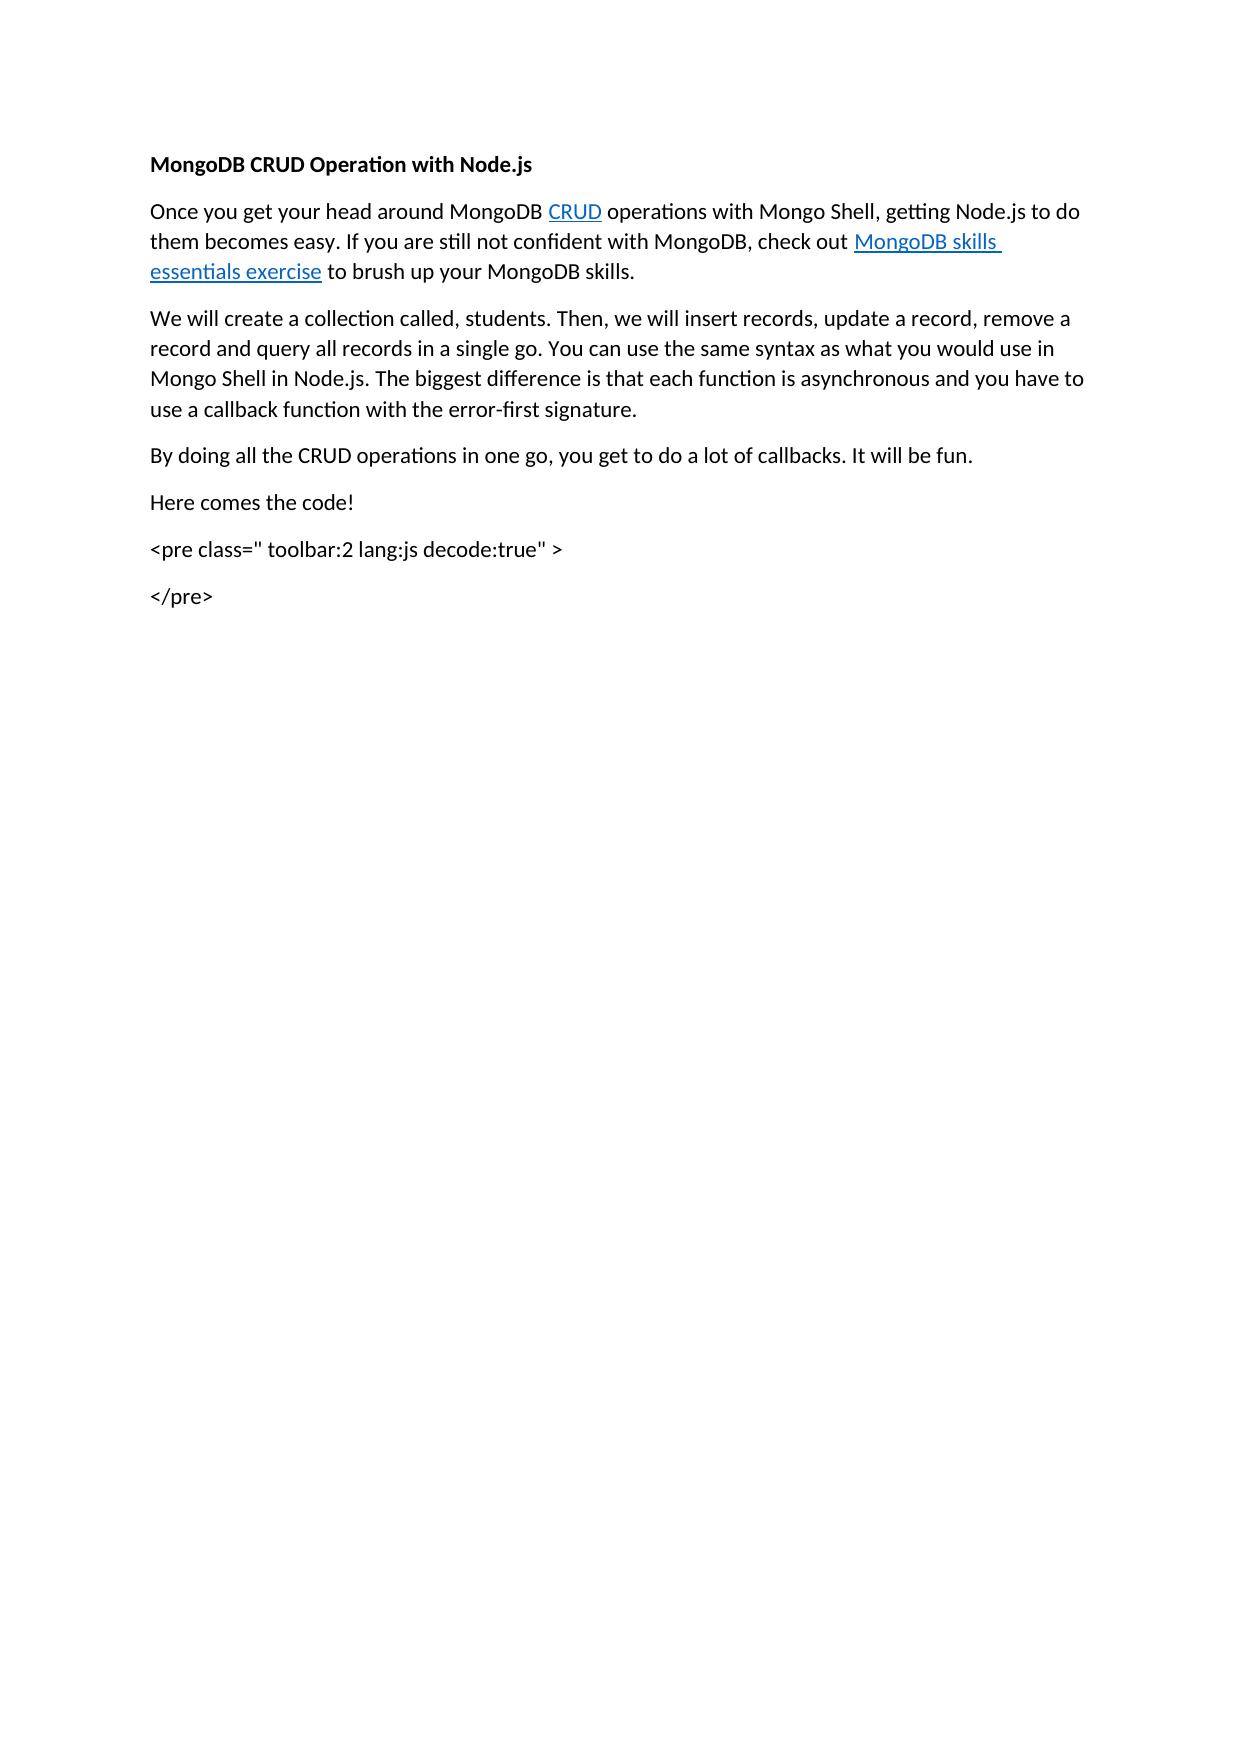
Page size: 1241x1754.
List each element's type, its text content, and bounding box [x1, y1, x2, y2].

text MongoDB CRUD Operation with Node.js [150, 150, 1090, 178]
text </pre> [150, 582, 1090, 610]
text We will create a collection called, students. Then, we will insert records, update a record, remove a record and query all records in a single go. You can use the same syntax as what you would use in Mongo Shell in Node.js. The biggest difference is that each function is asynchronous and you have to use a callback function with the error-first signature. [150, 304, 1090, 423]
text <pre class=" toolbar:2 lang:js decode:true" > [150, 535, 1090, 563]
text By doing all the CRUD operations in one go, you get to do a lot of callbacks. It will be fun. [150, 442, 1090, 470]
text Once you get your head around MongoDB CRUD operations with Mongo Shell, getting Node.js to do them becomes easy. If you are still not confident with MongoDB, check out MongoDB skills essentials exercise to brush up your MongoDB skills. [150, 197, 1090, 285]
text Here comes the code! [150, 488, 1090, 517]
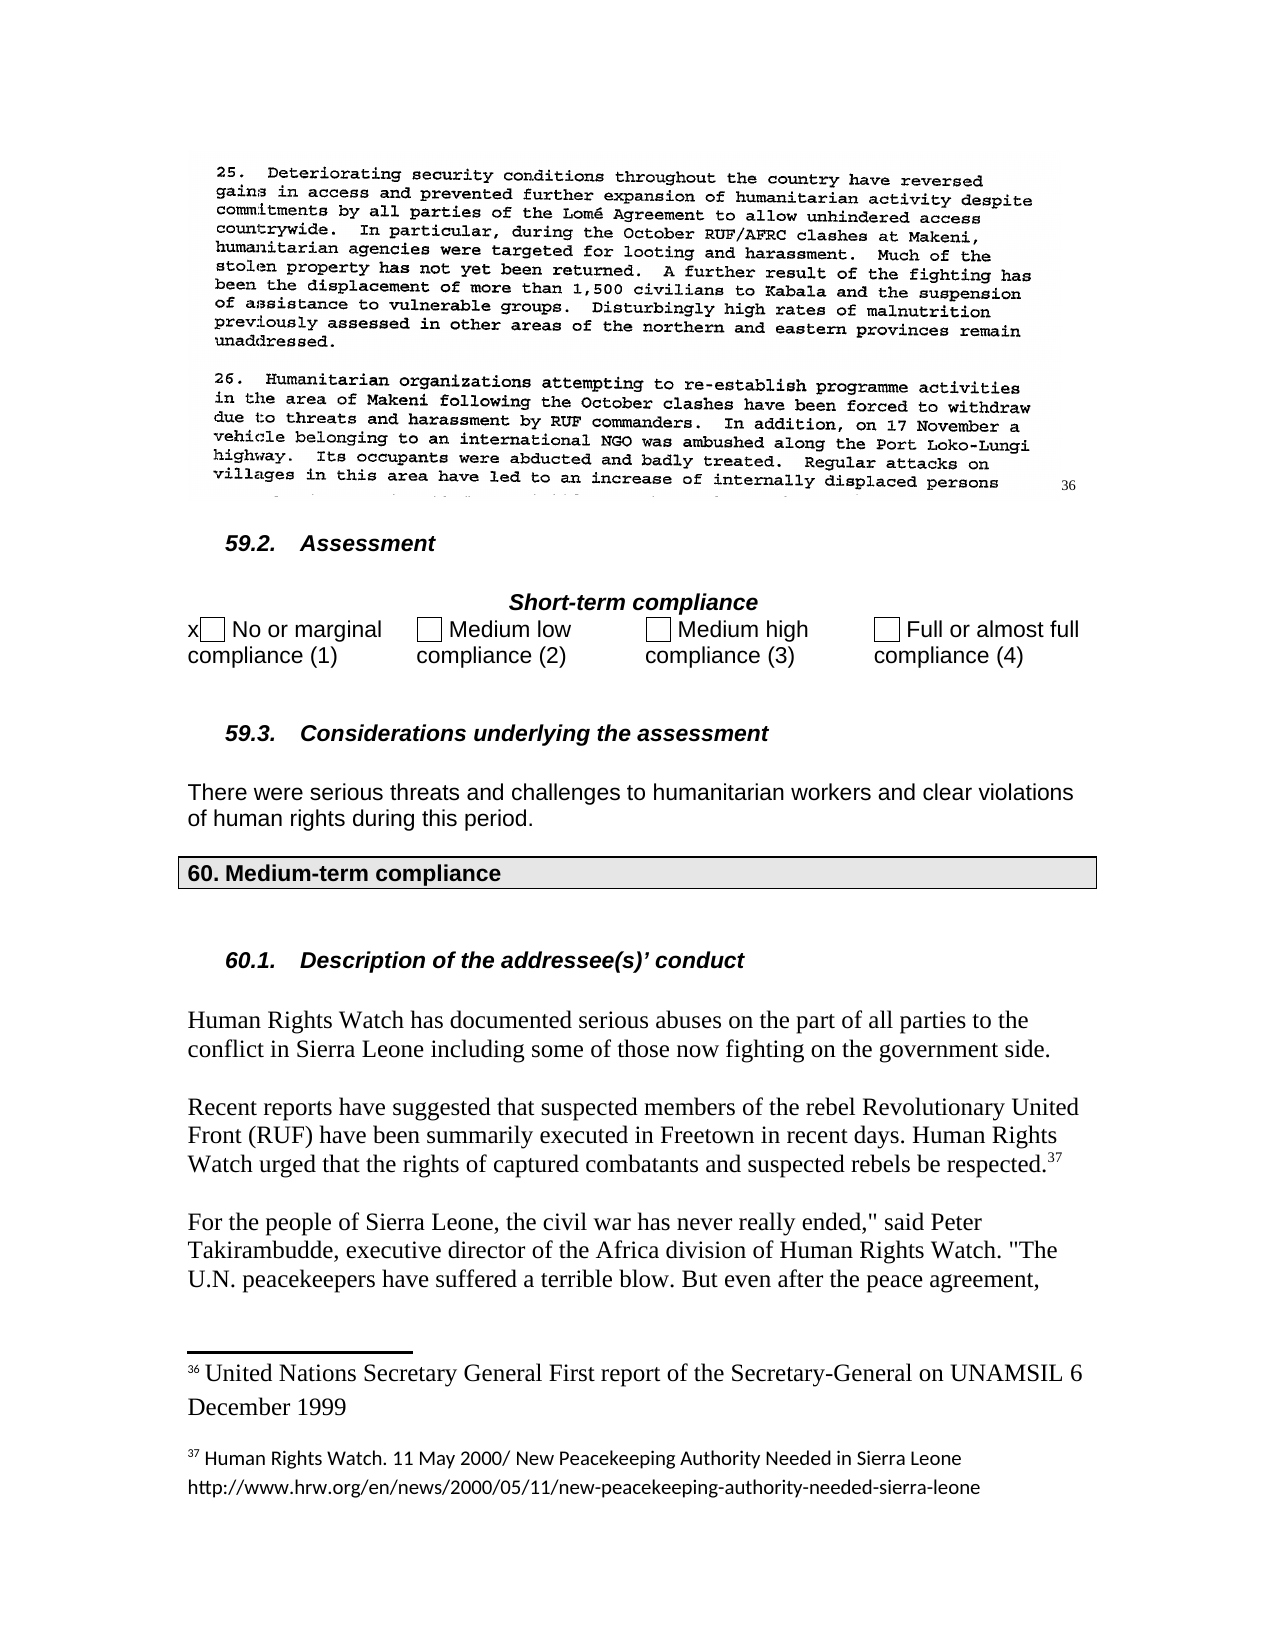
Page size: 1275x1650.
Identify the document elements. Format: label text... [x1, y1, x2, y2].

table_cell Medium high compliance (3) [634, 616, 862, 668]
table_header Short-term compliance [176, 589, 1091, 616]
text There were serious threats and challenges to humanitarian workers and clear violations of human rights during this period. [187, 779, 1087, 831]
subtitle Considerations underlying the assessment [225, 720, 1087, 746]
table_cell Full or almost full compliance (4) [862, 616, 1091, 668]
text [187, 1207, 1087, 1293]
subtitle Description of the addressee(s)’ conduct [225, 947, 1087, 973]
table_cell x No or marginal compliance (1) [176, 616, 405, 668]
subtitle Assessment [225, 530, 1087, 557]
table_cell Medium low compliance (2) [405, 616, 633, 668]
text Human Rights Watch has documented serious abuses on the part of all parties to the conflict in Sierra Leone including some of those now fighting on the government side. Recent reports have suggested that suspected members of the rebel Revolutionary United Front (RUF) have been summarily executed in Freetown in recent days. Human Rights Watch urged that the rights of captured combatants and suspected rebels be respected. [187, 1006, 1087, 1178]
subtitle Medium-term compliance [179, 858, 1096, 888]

::::::::

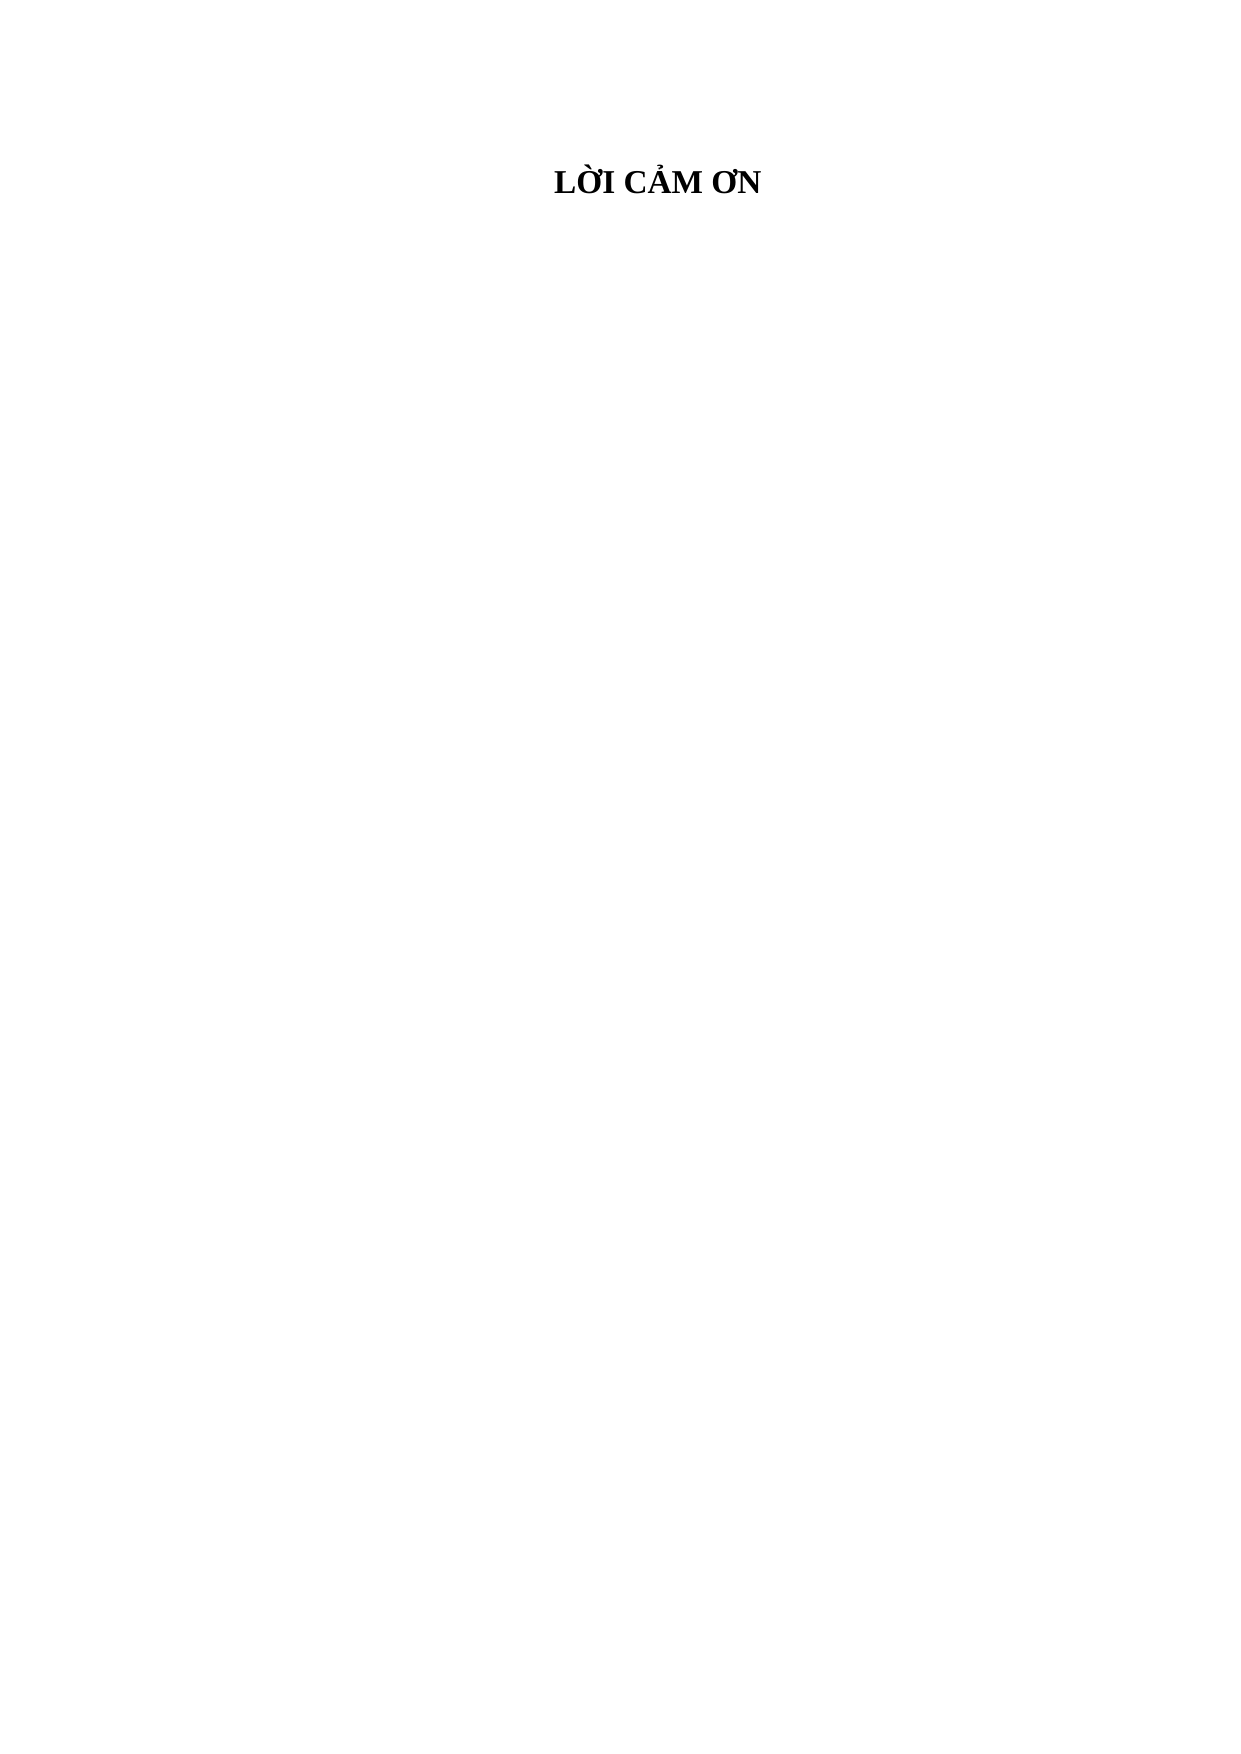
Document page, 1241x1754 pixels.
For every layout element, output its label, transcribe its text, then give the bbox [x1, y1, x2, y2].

::::::::

• _WHAT THIS TASK INVOLVES_
Retype word for word everything in the listing above from the line that holds "Document page, 1241x1754 pixels." down to the line that holds "For every layout". Keep both end lines and leave out the rest.

• _WORKED SOLUTION_
Document page, 1241x1754 pixels.
For every layout element, output its label, transcribe its text, then give the bbox [x1, y1, x2, y2].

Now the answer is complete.